Slacking off? ICO probe throws up concerns over instant messaging

Even the most archaic of organisations have been swept up by the march of technology – including the British government.

For some time now, that great bastion of glacially paced change has allowed its staff the rather small pleasure of communicating via instant messaging software Slack, instead of relying on reams of dreaded reply-all emails.

What it has apparently failed to think through, though, is how it's going to deal with the official information that's exchanged on Slack, which needs to be both recorded properly for posterity and accessible to the public through the Freedom of Information Act.

That's the dilemma that landed on the Information Commissioner's desk earlier this year, when she received her first ever complaint about the way a government department had handled a request for information held on Slack.

The Cabinet Office had refused to comply with the request, which asked for "the full history/all information held" on the ukgovernmentdigital.slack.com channel, saying it was vexatious because of the burden involved in complying.

In a decision notice published at the end of last month, the Information Commissioner's Office backed up the Cabinet Office's argument, given that at the time of the request there would have been some 65,000 messages to read through and redact where necessary.

It's hard to argue with that decision – in fact it's easier to question why the requester took such a broad-brushed approach that was bound to be shot down.
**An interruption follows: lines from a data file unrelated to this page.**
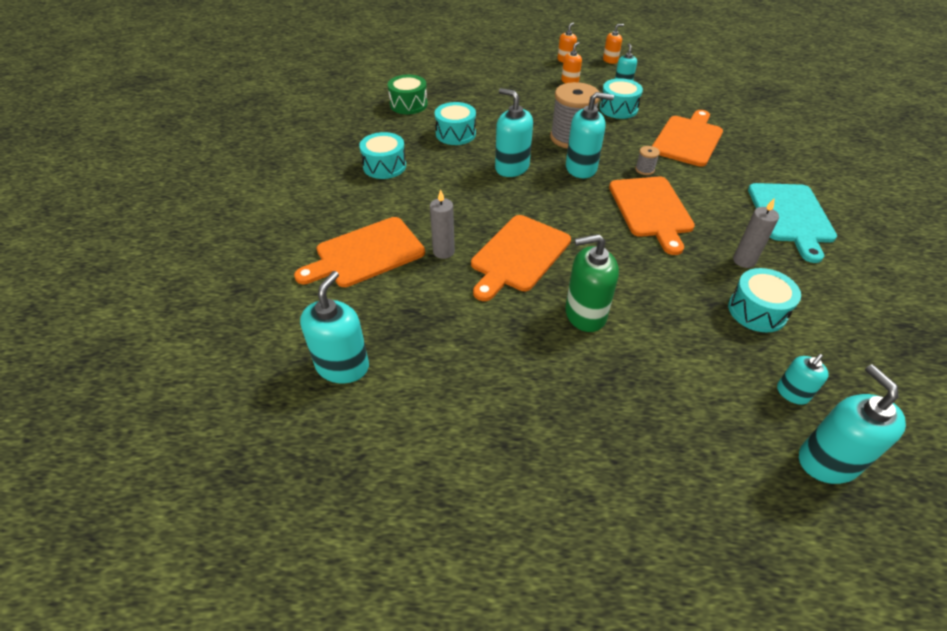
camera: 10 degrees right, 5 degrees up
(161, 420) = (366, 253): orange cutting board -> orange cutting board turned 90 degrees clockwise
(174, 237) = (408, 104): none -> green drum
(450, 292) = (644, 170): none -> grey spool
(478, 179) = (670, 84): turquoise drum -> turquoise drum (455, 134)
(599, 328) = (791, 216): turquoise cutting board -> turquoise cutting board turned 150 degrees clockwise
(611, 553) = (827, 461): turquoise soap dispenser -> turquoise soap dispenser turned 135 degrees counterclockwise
El Reg wonders if they know how much crap chatter builds up on Slack on a daily basis? (Fear not, dear readers, Vulture Central's channel is reserved for only the most important communiques.)

But the document also reveals some unsettling truths.

First, there's a lack of clarity – and certain naivety – over what goes on in the government Slack channels.

The Cabinet Office initially told the ICO that Slack "is not used in any official capacity", but in the same sentence added that any decisions made outside the official system would be "properly recorded and transferred to official systems".

It shouldn't come as a great surprise that Slack is used for official decisions, since its raison d'être is to improve productivity by cutting out email chains and allowing people to have conversations more like the ones they'd have in real life.

It's also a boon to those who need to work remotely or are in cross-departmental teams – both of which should be high on the government's agenda.

The Cabinet Office has now acknowledged this, saying that an internal review it carried out in response to the initial request showed that "it's arguable that, although the majority of messaging is for social purposes, a number of messages... fall into the category of 'official business'".

A spokesperson told The Register that the Cabinet Office was "amending our previous view on this issue, and now consider that some of the information on UKgovernmentslack is held for the purposes of FOIA. We will be reviewing our internal guidance and procedures accordingly".

Although it's hard to believe the Whitehall machine was unaware of Slack's more official use, the decision to revise guidance is a positive step – but it also runs the risk of creating an onerous system that negates the flexibility Slack brings to teams.

And, as Jon Baines, chairman of the National Association of Data Protection and Freedom of Information Officers, points out, it's now another system where official information is gathered.

"The use of multiple systems always makes records management more complex, with the potential for things to be overlooked, or sidestepped," he said.

Getting things for free

Meanwhile, the ICO's investigation also revealed that the government only has the free version of Slack. (Can't be seen to be frittering away taxpayers' money on frivolous chat platforms, after all.)

This means not all data can be exported – private group or direct message history and files are excluded – and that messages will be hidden from users (though not deleted) after a few weeks.

Such restrictions are "a real obstruction to FOI and to departments' ability to operate in an accountable way", says Maurice Frankel of the Campaign for FOI. He also questioned whether it would be truly compatible with record retention policies.

According to the Code of Practice on Records Management, set out within the FOIA, "records should remain useable for as long as they are required".

On this, Baines says: "The Cabinet Office might argue that the data that cannot be extracted is not actually 'required', and so there is no need to access it.

"But a counter argument is that information such as private group history and files, direct message history and files, and edit and deletion logs, none of which apparently can be retrieved using the free version, is potentially highly relevant."

Slack off?

The Cabinet Office's work – which is being carried out with the National Cyber Security Centre and the National Archives – should look at all these issues.

As will the ICO's own investigation, which will develop guidance on cloud-based communications tools for public authorities given the "novel issues" it says have been raised by this case.

Some think this is the beginning of the end for Slack in government: neither Frankel or Baines think that the way the system is currently used makes it a viable option for government instant messaging.

Instead, they want to see chats revert to existing systems, to a platform that can be better integrated into those systems – or, says Frankel, even to a bespoke one.

But the government should be wary of taking a knee-jerk approach here. The way Slack is currently used has flaws that urgently need addressing, but it is also a widely used, generally well-supported, free (at least for the moment) service that people coming to the civil service from outside understand.

Asking staff to adapt to a new platform might be more time consuming than ensuring they use the one they have correctly.

And expecting a reliable bespoke platform to be developed by a government that doesn't have the greatest of digital track records might be something of a pipe dream – not to mention a distraction for teams that would be better served fixing other problems.